A 40-year-old man presented with palpitation for 2 days. His past medical history was unremarkable. Physical examination revealed that multiple lentigines of 5 mm to 15 mm that were black-brown in color, macule, flat, and scattered on the face, neck, trunk, and on both hands (Fig. 1A). Hypertelorism was found but there were no evidences of deafness, genital anomaly, and other dysmorphic features including face. His electrocardiography (ECG) indicated atrial fibrillation, left ventricular hypertrophy with a strain pattern (Fig. 1B). Transthoracic echocardiography and cardiac magnetic resonance imaging revealed left ventricular noncompaction (Fig. 1D, E, and F, Supplementary Movies 1, 2, and 3). Skin biopsy had no evidences of malignancies (Fig. 1C). In addition, other disease with hyper-pigmented skin lesions including Addison's disease, hemochromatosis, and hyperthyroidism, were excluded. A p.Typ279Cys mutation in the Exon 7 of the PTPN 11 gene on Chromosome 12q24.1 was verified by polymerase chain reaction sequencing with a total of 15 exons. Finally, he was diagnosed as LEOPARD syndrome (LS) according to criteria proposed by Voron et al.1)
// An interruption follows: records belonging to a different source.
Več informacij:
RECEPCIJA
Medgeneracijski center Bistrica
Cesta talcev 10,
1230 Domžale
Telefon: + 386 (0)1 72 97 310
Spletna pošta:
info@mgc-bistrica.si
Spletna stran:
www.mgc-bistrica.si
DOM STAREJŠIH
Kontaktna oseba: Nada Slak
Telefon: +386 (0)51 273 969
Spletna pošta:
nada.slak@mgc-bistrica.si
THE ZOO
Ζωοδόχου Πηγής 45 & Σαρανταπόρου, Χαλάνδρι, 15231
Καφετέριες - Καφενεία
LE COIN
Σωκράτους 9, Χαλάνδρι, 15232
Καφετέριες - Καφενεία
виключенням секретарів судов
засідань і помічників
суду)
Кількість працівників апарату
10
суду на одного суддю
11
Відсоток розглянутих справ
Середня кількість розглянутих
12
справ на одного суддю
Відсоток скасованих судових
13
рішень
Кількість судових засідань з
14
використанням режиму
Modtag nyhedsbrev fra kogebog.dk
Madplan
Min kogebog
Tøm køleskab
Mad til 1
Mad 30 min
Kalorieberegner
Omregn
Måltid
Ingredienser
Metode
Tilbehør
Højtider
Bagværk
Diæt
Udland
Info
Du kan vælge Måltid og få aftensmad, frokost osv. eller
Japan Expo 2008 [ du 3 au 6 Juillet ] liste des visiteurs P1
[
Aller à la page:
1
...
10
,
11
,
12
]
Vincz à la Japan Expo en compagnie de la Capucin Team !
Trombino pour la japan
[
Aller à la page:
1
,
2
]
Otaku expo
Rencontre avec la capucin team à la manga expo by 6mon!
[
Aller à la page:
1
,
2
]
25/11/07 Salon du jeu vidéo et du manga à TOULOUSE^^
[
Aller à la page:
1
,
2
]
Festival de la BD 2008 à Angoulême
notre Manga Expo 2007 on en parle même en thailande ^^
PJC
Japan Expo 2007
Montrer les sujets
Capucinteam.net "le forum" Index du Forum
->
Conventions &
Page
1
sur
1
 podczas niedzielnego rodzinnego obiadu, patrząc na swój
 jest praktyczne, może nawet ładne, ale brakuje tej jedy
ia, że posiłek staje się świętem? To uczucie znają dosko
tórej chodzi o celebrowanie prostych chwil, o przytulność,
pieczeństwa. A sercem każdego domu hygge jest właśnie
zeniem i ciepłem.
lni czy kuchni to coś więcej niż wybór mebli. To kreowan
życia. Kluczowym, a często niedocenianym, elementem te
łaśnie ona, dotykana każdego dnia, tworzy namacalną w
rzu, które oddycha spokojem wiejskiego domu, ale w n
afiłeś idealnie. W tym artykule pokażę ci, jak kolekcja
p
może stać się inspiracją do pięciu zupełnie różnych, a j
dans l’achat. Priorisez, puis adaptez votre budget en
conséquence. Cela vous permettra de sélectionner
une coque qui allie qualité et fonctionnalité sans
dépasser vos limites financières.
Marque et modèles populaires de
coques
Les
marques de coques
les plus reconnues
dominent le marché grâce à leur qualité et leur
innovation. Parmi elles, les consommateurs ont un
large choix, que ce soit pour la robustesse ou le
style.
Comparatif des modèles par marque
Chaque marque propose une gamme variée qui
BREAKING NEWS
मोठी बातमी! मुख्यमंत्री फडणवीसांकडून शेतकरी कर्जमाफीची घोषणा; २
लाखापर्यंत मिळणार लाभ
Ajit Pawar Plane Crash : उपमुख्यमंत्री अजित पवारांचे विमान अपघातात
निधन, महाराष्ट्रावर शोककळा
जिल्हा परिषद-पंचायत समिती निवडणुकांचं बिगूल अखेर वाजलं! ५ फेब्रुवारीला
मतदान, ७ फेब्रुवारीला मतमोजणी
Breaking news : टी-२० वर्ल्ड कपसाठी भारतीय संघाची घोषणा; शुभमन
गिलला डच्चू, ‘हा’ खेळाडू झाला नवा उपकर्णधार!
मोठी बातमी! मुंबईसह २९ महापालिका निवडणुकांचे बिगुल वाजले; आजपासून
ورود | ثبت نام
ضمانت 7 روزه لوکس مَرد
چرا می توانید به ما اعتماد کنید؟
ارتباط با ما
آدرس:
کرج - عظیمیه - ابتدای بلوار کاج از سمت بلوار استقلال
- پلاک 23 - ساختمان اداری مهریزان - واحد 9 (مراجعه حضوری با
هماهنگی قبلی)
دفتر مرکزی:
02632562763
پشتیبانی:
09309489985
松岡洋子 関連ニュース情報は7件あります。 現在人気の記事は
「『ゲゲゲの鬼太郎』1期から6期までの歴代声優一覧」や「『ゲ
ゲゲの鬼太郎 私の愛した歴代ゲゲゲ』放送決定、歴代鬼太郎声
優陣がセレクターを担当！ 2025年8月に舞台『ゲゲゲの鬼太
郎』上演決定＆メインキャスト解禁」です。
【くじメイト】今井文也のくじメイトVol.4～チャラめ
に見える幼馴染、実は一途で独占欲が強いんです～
LS is an autosomal dominant congenital disorder.2) The prevalence and incidence of LS are unclear. “LEOPARD” is an umbrella term for seven characteristic features: lentigines, electrocardiographic abnormalities, ocular hypertelorism, pulmonary valve stenosis, abnormalities of the genitals, retarded growth, and deafness. Voron et al.1) proposed diagnostic criteria for LS that include 1 major criterion of multiple lentigines, at least 2 minor criteria (cardiac, ECG, genitourinary, endocrine, neurologic, cephalofacial or skeletal abnormalities), or 3 minor criteria. Hypertrophic cardiomyopathy, abnormal ECG, and pulmonary stenosis were common findings in LS. Interestingly, in 2007, Limongelli et al.3) reported just a case of left ventricular noncompaction among 26 patients with LS. To our knowledge, our case is the second report of a patient with LS and left ventricular noncompaction since Limongelli et al.3) LS is rare disease. Furthermore, LS with noncompaction is very rarity. Notably, LS present with diverse manifestation from asymptomatic to severe. Cardiac involvement in LS would deem to determine prognosis.2)3) Therefore, it is necessary to find out cardiac involvements with multi-image modalities.
References
1. Voron DA, Hatfield HH, Kalkhoff RK. Multiple lentigines syndrome. Case report and review of the literature. Am J Med. 1976; 60:447–456.
2. Martínez-Quintana E, Rodríguez-González F. LEOPARD syndrome: clinical features and gene mutations. Mol Syndromol. 2012; 3:145–157.
3. Limongelli G, Pacileo G, Marino B, Digilio MC, Sarkozy A, Elliott P, Versacci P, Calabro P, De Zorzi A, Di Salvo G, Syrris P, Patton M, McKenna WJ, Dallapiccola B, Calabro R. Prevalence and clinical significance of cardiovascular abnormalities in patients with the LEOPARD syndrome. Am J Cardiol. 2007; 100:736–741.